Shell, one of the world's largest oil companies, said Friday its decision to expand the refinery will increase U.S. supplies of gasoline, diesel and jet fuel.

Shell plans to boost the Port Arthur refinery's capacity to 600,000 barrels of crude oil per day by 2010 from the current 275,000 barrels per day.

Shell estimated that the expansion, the biggest in more than 30 years, would cost about US$7 billion.

The Anglo-Dutch company operates the refinery with Saudi Refining Inc., a subsidiary of Saudi national oil company Saudi Aramco, in a venture called Motiva Enterprises LLC.

Shell is one of the world's biggest energy companies, with operations across the globe. In Canada, Shell's Canadian subsidiary, recently taken private by the Dutch parent, is one of the country's biggest natural gas producers and also is rapidly growing its oilsands operations in northern Alberta.

Calgary-based Shell Canada also operates a string of gasoline stations from coast to coast.

For many years, major oil companies have cancelled plans to build new refineries or greatly expand current ones because of environmental opposition and because the profit margins on refining crude oil were too thin.

The Shell-Saudi expansion will occur at an existing plant, however, making it easier to obtain the necessary permits. Workers have already begun sinking pilings into the soil where major units will be built.

And refining margins have rebounded since 2002. Shell is betting that they will remain strong along with high prices for crude oil, analysts said.

"If they didn't think the future is going to be better than the past, it makes no sense," said Fadel Gheit, an oil industry analyst with Oppenheimer & Co. "The outlook must have improved. This is meaningful and needed."

Gheit said, however, that Shell's move is unlikely to push other oil companies to greatly expand their U.S. refineries. He said steady but small increases - "capacity creep," as oil executives call it - and more use of ethanol could satisfy U.S. gasoline demand, especially if fuel-mileage standards are toughened.

A government advisory panel led by retired Exxon Mobil Corp. chief executive Lee Raymond reported recently that while global demand for oil could grow sharply, U.S. oil consumption could fall by three million to five million barrels a day if vehicle fuel-efficiency standards are doubled by 2030.

The companies, however, expect demand for gasoline to continue growing - even with oil surging past $80 per barrel.

"Demand for the product is growing in the U.S., and actually demand exceeds the current refining capacity by quite a bit, up to the point where we have to import about a million barrels a day," said Rob Routs, Royal Dutch Shell's executive director of refining.

The Shell-Saudi Refining venture has been considering a major expansion at Port Arthur for some time, and it grew more serious within the past year.

Shell had not previously publicly put a cost estimate on the project, although there were widely reported estimates from local officials that the project would run about $4 billion.

Task set —
**a.** According to the article on Shell's refinery expansion, why had major oil companies for many years dropped plans to build new refineries or greatly expand current ones?
**b.** Say whether each statement agrees with the article on Shell's refinery expansion, answering yes or no and quoting the words that decide it: (i) Shell runs the Port Arthur refinery on its own. (ii) Shell put the cost of the expansion at about $7 billion. (iii) Gheit expects Shell's move to push other oil companies to greatly expand their U.S. refineries.

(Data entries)

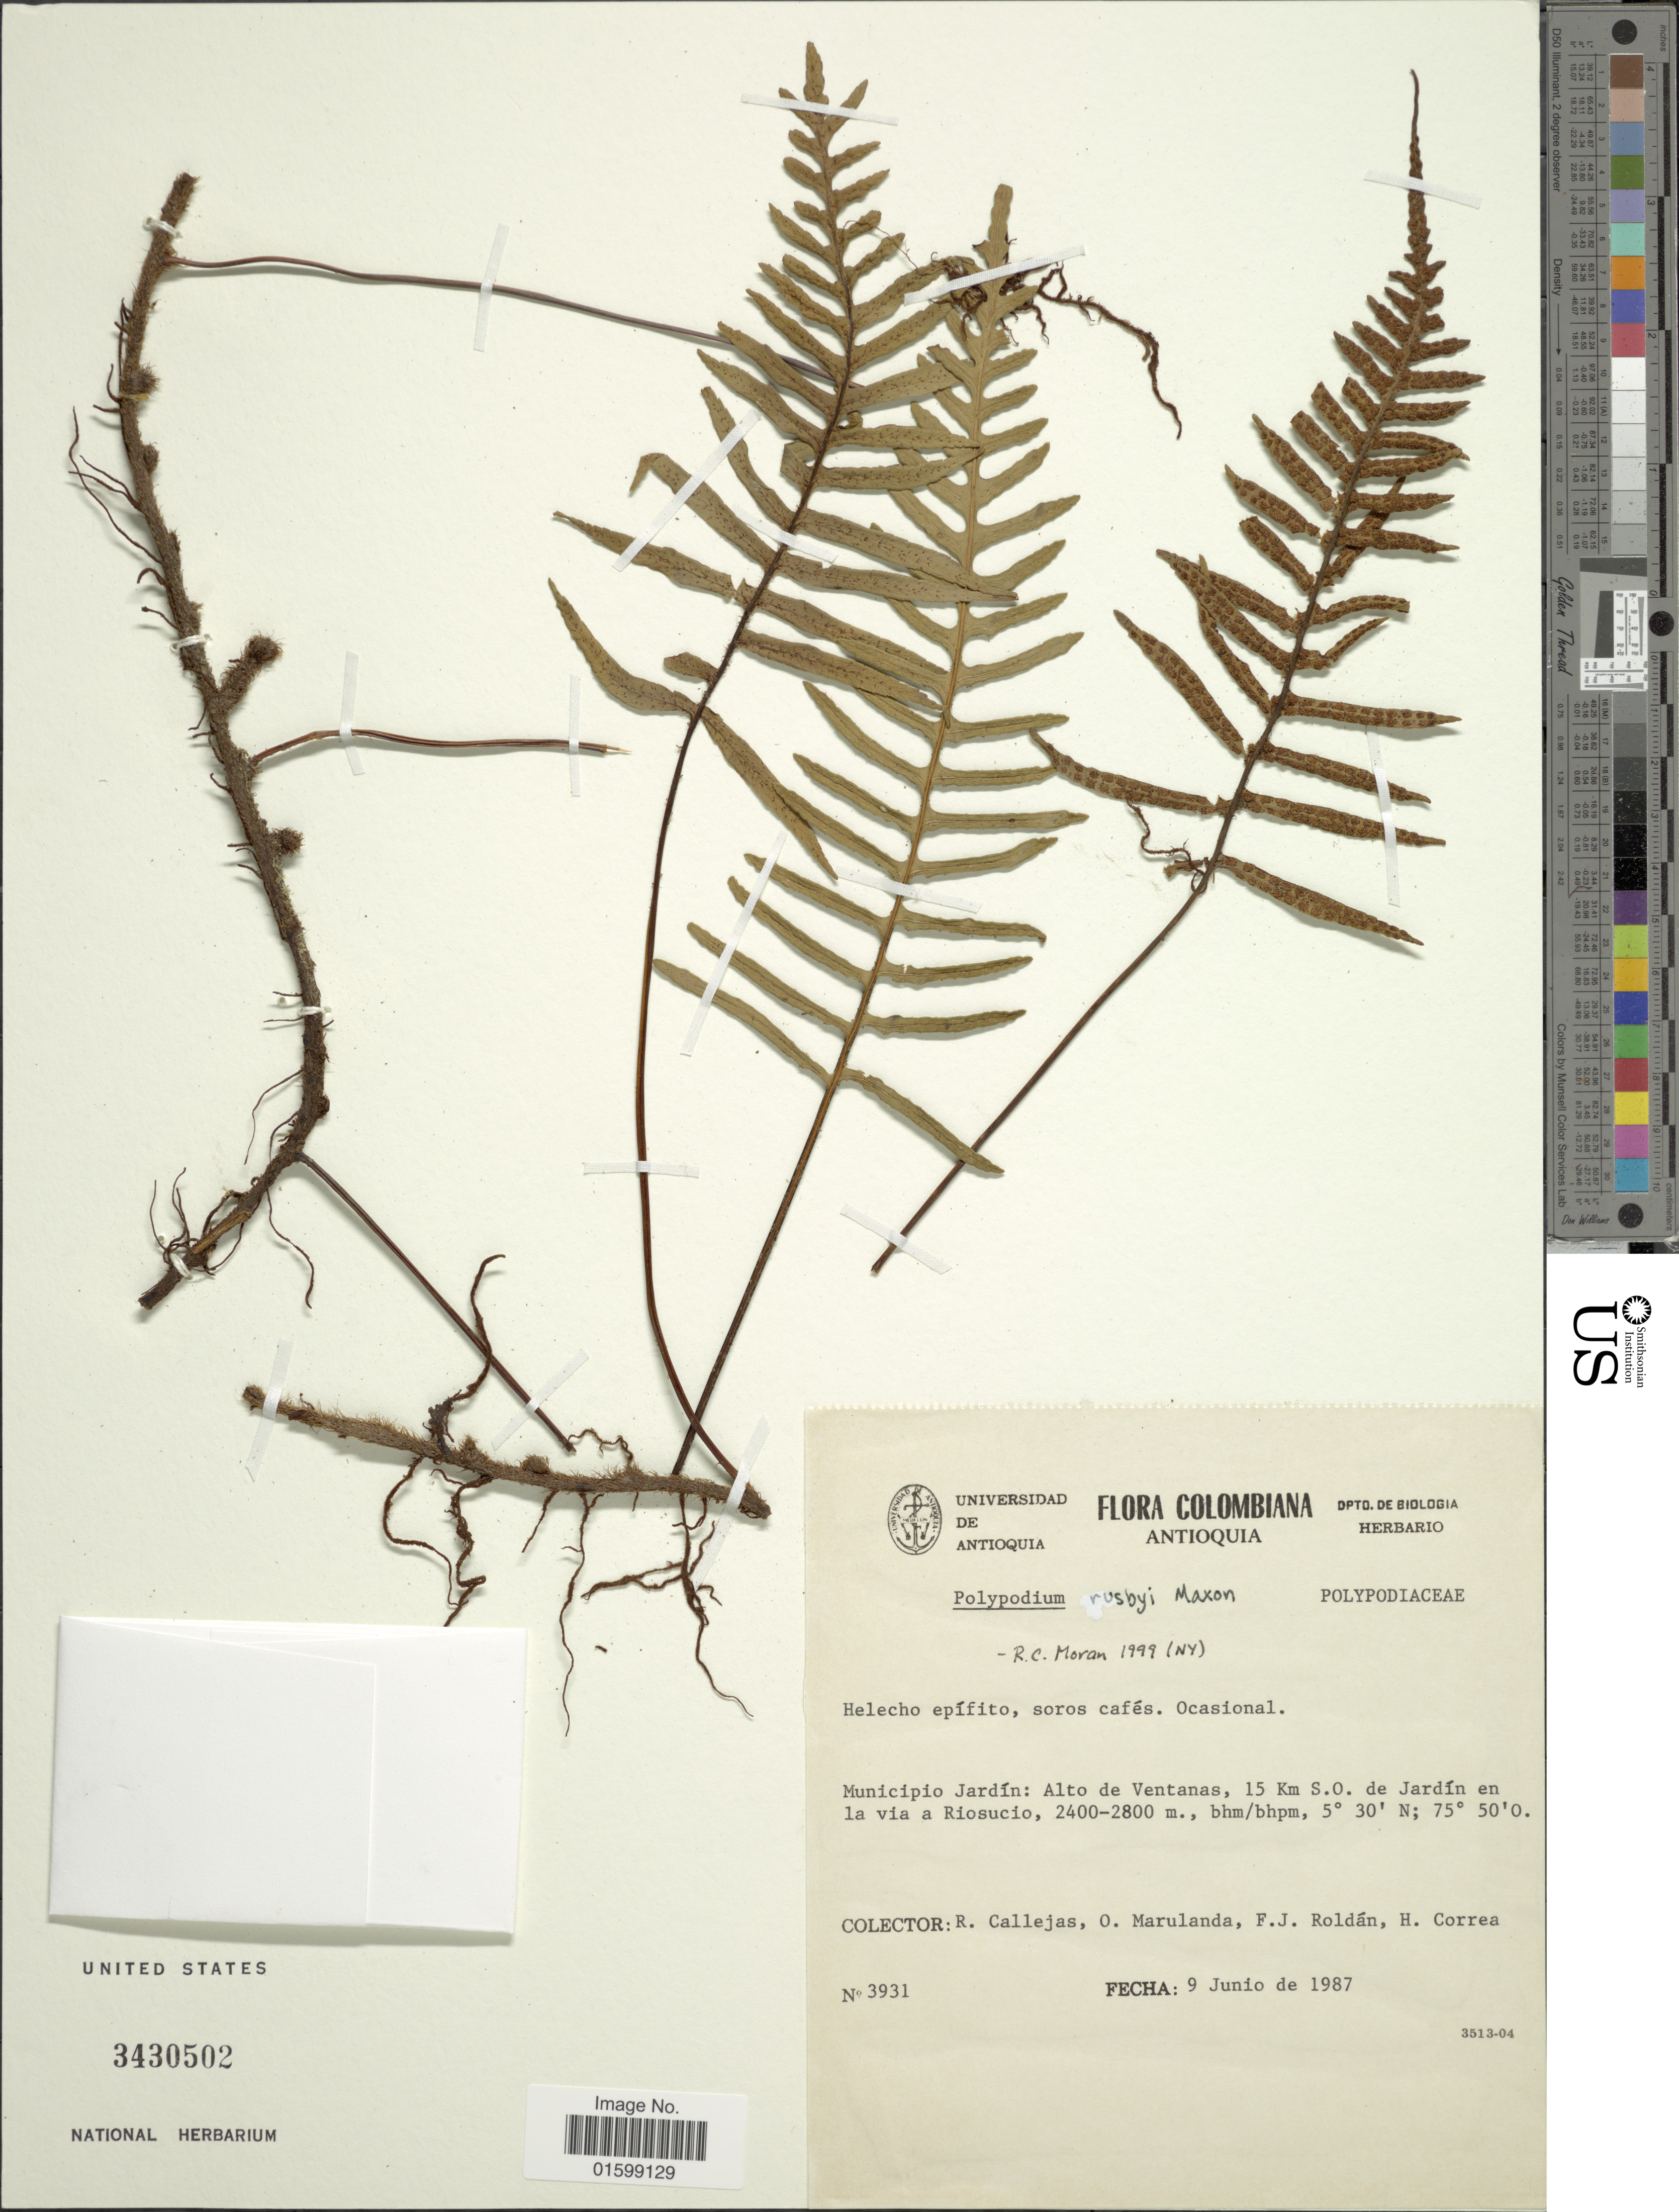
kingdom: Plantae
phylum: Tracheophyta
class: Polypodiopsida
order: Polypodiales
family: Polypodiaceae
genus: Pleopeltis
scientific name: Pleopeltis buchtienii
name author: (Christ & Rosenst.) A.R. Sm.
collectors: R. Callejas, O. Marulanda, F. J. Roldán & H. Correa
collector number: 3931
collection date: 1987-06-09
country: Colombia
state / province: Antioquia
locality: Municipio Jardín: Alto de Ventanas, 15 km S. O. de Jardín en la via a Riosucio, bhm/bhpm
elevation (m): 2400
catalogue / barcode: US 3430502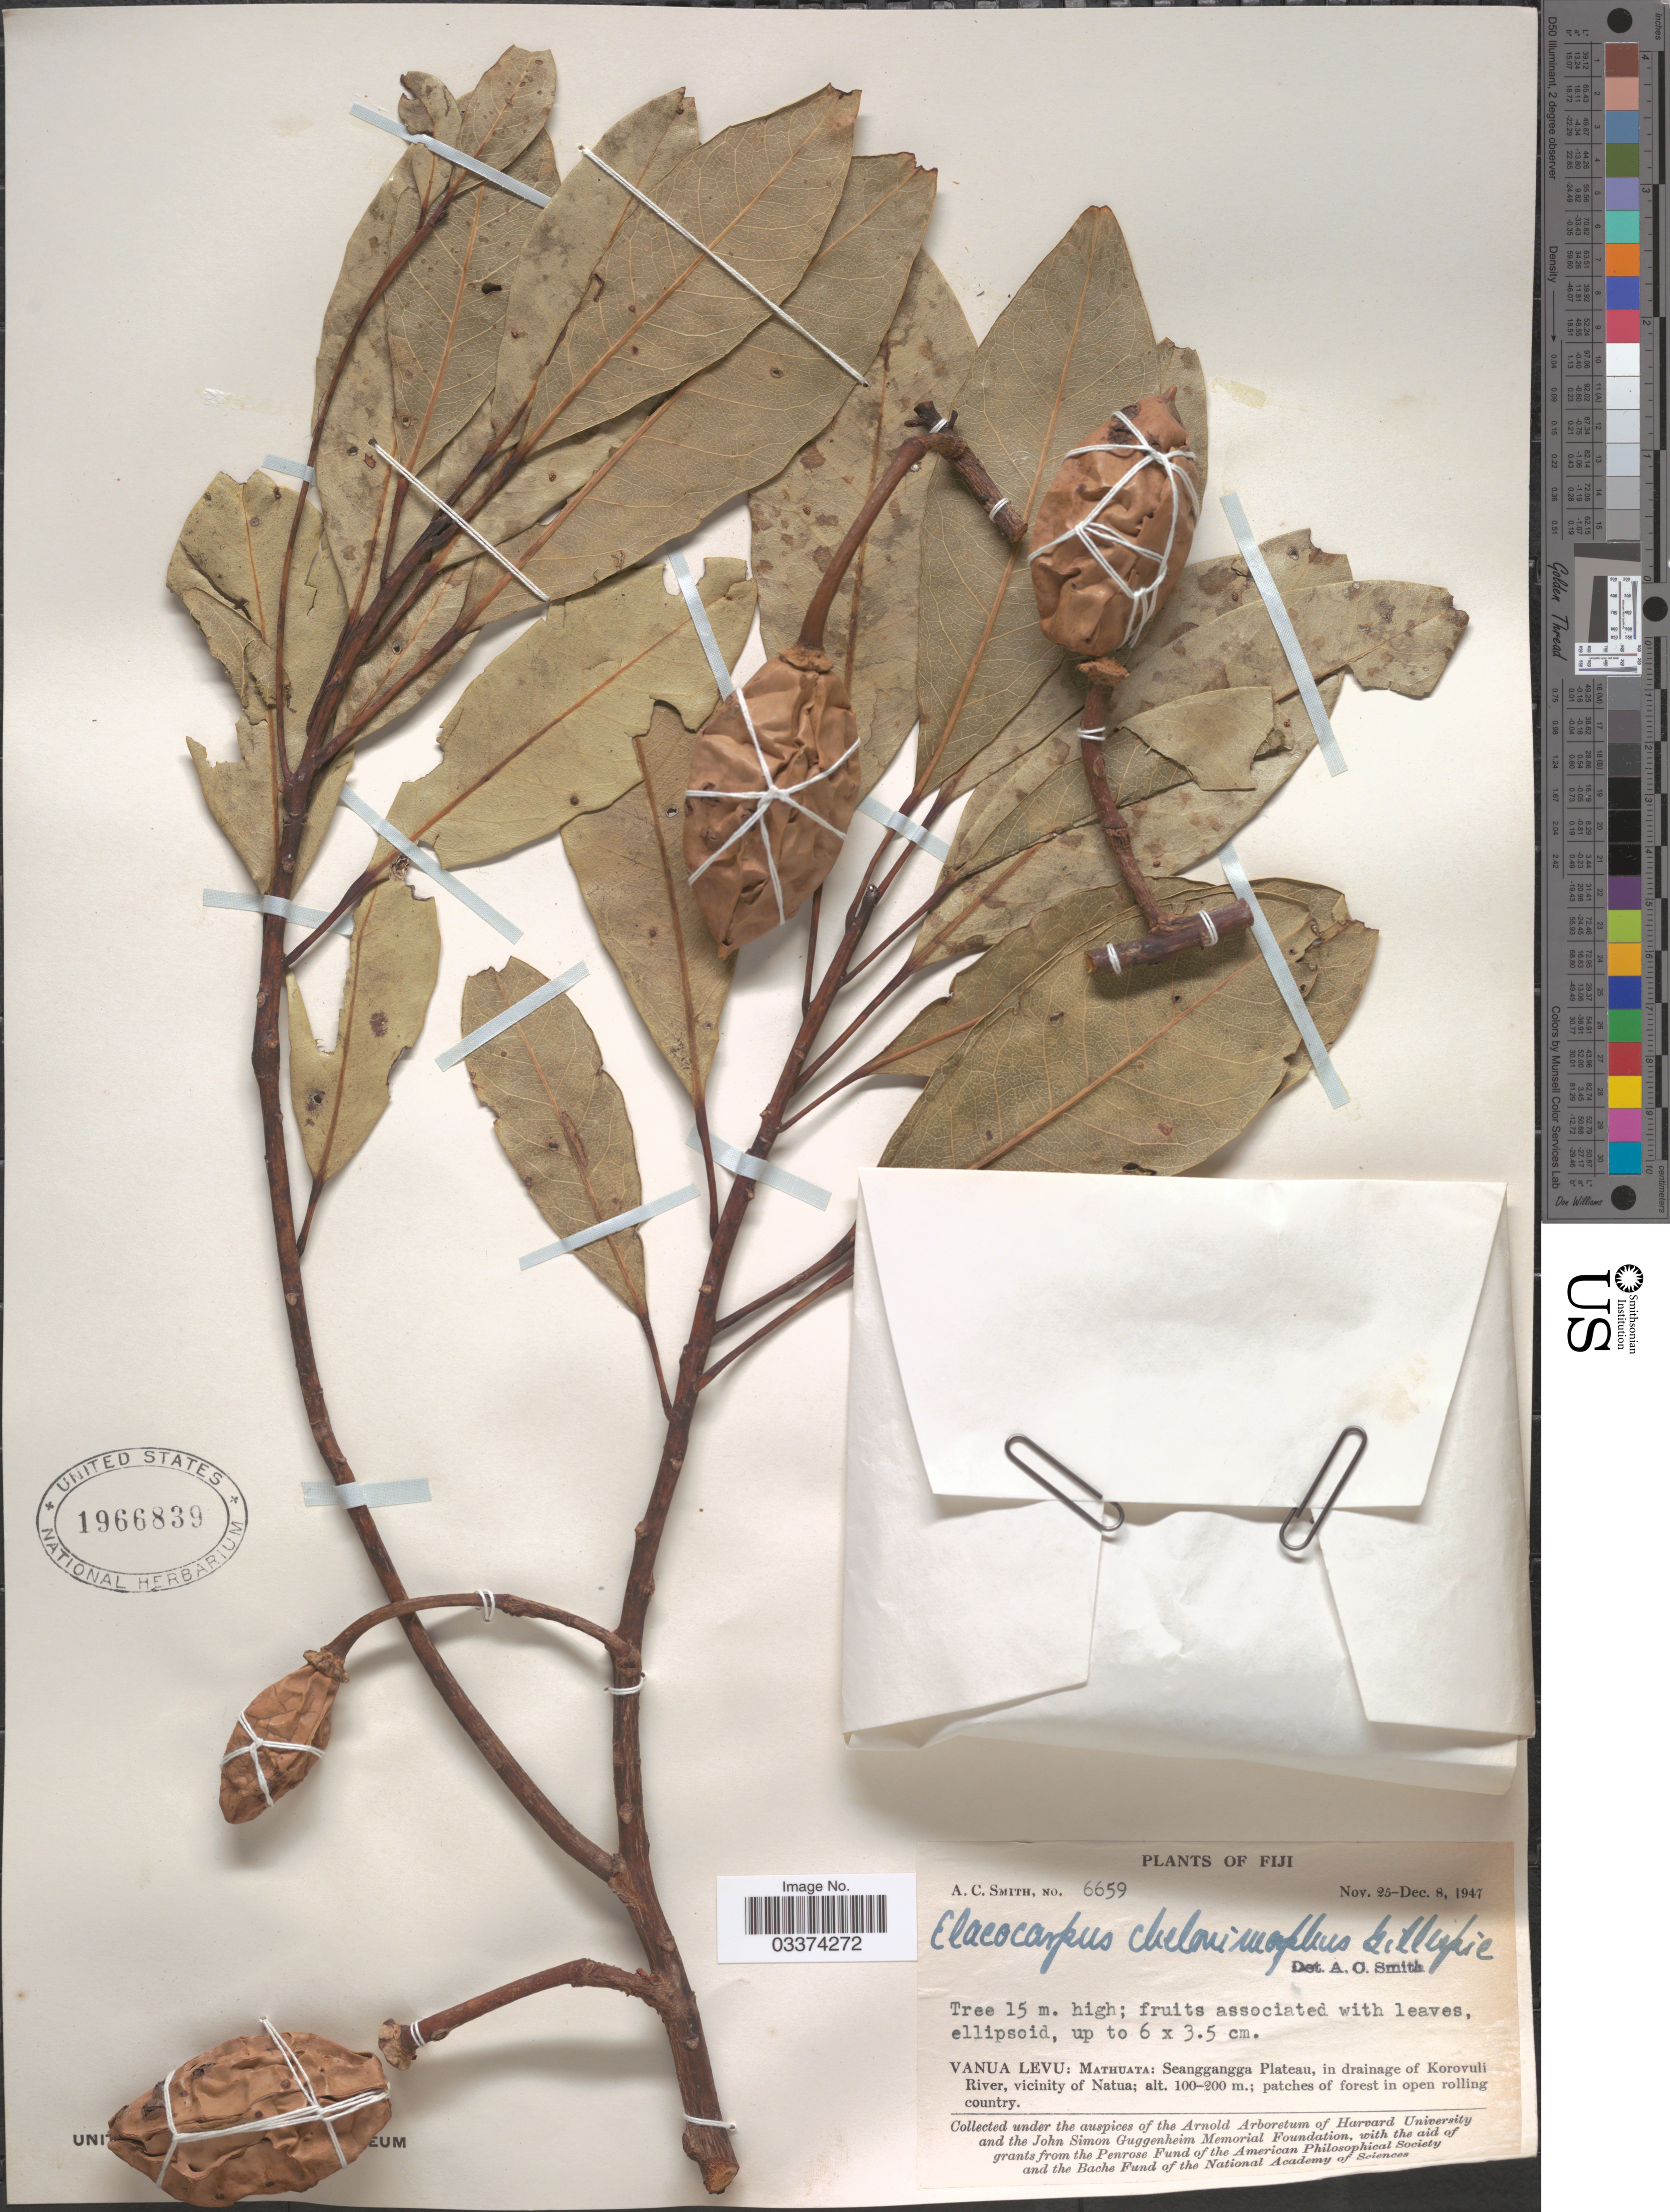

Solution set —
**a.** They dropped those plans because of environmental opposition and because the profit margins on refining crude oil were too thin.

**b.**
(i) No: "The Anglo-Dutch company operates the refinery with Saudi Refining Inc."
(ii) Yes: "Shell estimated that the expansion, the biggest in more than 30 years, would cost about US$7 billion."
(iii) No: "Shell's move is unlikely to push other oil companies to greatly expand their U.S. refineries."